“Gardening with herbs is indulged in by those who like subtlety in their plants in preference to brilliance.” – Helen Fox
When designing an herb garden there are many different approaches you can take. Herbs can be planted in a formal garden interspersed with flowers, trees, and shrubs or in theme gardens. You can also just plant a patch outside your kitchen door for cooking purposes. Use whatever works best for you and your particular needs.
For gardeners that like projects or who have been gardening for some time and want a challenge, a formal garden is best. A formal herb garden consists of a series of beds interspersed with walk ways. The beds do not have to be identical, but should be balanced and work together. In the 16th century, gardeners designed “knot” herb gardens in which the plants create intricate, geometric patterns within a square or triangle. When designing a knot garden, choose low-growing, compact plants such as thyme, hyssop, and rosemary. Avoid fast-growing invasive herbs such as those from the mint family. They’ll eventually just take over your garden.
Plant herbs in large clay pots to create the classic look of a French culinary garden. Be sure to use plenty of basil, thyme, marjoram, lavender, summer savory, rosemary, sage and fennel. Herbs can be grown by themselves or in groupings, depending upon your preference. Visit the American Botanical Council for more on culinary gardens.
To keep your garden looking great throughout the growing season, consider interspersing your herbs with flowers, shrubs and other plants. That way, something will always be blooming and your garden will continue to impress, even while other plants have passed their prime.
Finally, consider a theme garden. Themes can include kitchen gardens planted with herbs used in cooking (thyme, sage, basil, tarragon, dill) or herb gardens that focus more on scent, including mint, scented geranium, lemon balm and rosemary. Heck, it’s your herb garden! As long as you’re not entering a competition, you can create any kind of theme you want. All that really matters is that you enjoy it.
Many herbs are used as companion plants in vegetable and flower gardens. Companion planting is based on the belief that certain plants, when grown near each other, are mutually beneficial. For example, basil attracts honeybees, which are needed to pollinate tomatoes.
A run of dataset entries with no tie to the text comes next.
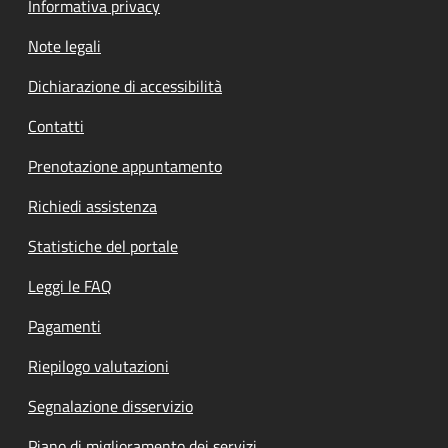
Informativa privacy
Note legali
Dichiarazione di accessibilità
Contatti
Prenotazione appuntamento
Richiedi assistenza
Statistiche del portale
Leggi le FAQ
Pagamenti
Riepilogo valutazioni
Segnalazione disservizio
Piano di miglioramento dei servizi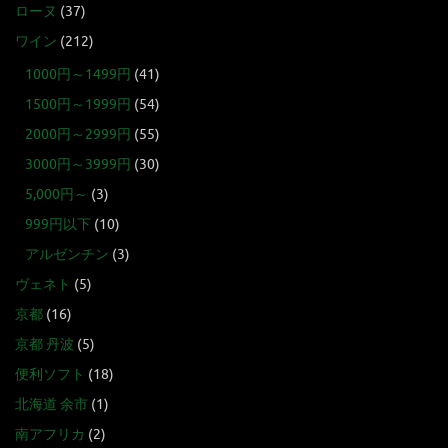
ローヌ
(37)
ワイン
(212)
1000円～1499円
(41)
1500円～1999円
(54)
2000円～2999円
(55)
3000円～3999円
(30)
5,000円～
(3)
999円以下
(10)
アルゼンチン
(3)
ヴェネト
(5)
京都
(16)
京都 丹波
(5)
便利ソフト
(18)
北海道 余市
(1)
南アフリカ
(2)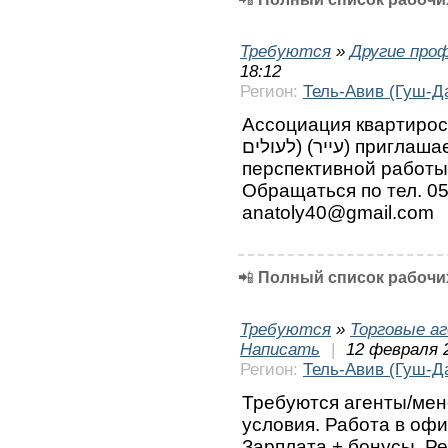
Требуются
»
Другие про
18:12
Регион:
Тель-Авив (Гуш-Д
Ассоциация квартиросъёмщиков
לעולים) (עייר) приглашает адвокатов для интересной
перспективной работы
Обращаться по тел. 05
anatoly40@gmail.com
📲
Полный список рабочих
Требуются
»
Торговые а
Написать
|
12 февраля 
Регион:
Тель-Авив (Гуш-Д
Требуются агенты/ме
условия. Работа в офи
Зарплата + бонусы. Р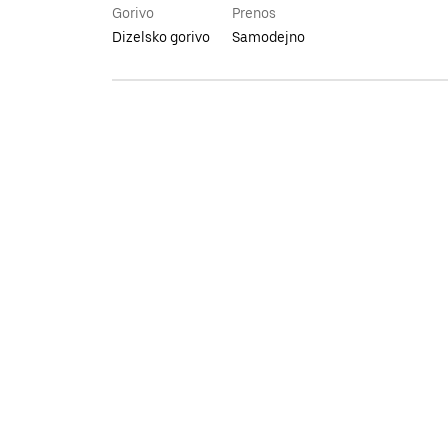
Gorivo
Prenos
Dizelsko gorivo
Samodejno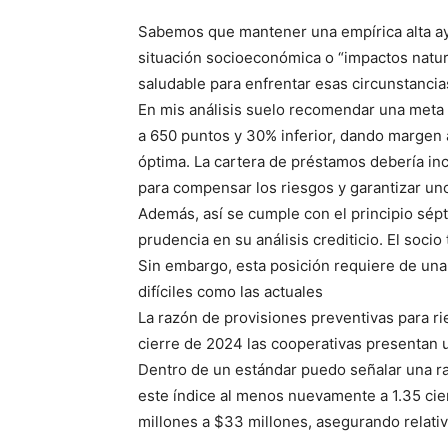
Sabemos que mantener una empírica alta ayu
situación socioeconómica o “impactos natur
saludable para enfrentar esas circunstanci
En mis análisis suelo recomendar una meta 
a 650 puntos y 30% inferior, dando margen a
óptima. La cartera de préstamos debería incl
para compensar los riesgos y garantizar uno
Además, así se cumple con el principio sépt
prudencia en su análisis crediticio. El soci
Sin embargo, esta posición requiere de una
difíciles como las actuales
La razón de provisiones preventivas para ri
cierre de 2024 las cooperativas presentan un
Dentro de un estándar puedo señalar una ra
este índice al menos nuevamente a 1.35 cier
millones a $33 millones, asegurando relativ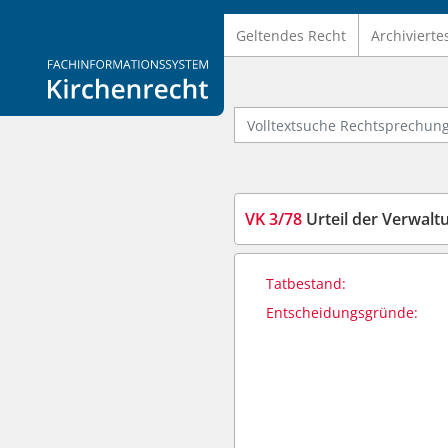
Geltendes Recht
Archivierte
Logo Fachinformationssystem Kirchenrecht
Volltextsuche Rechtsprechung
VK 3/78
Urteil der Verwal
Tatbestand:
Entscheidungsgründe: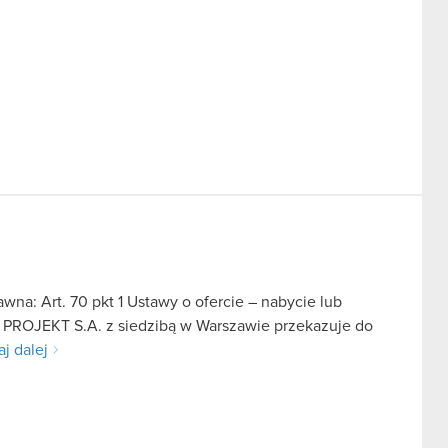
na: Art. 70 pkt 1 Ustawy o ofercie – nabycie lub
D PROJEKT S.A. z siedzibą w Warszawie przekazuje do
aj dalej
Garlic is known to deter many garden pests and may even contribute to the flowering of some plants. Chives are often grown as a border around rose gardens to prevent black spot. Many herbs (dill, yarrow, rosemary, coriander) will also provide a desirable habitat for beneficial insects — predatory and parasitic insects that help to keep pest populations under control. Read more about companion planting with herbs here.
Note: Adequate sunlight — usually six to eight hours daily — helps herbs produce their essential oils which give herbs their fragrance and their taste.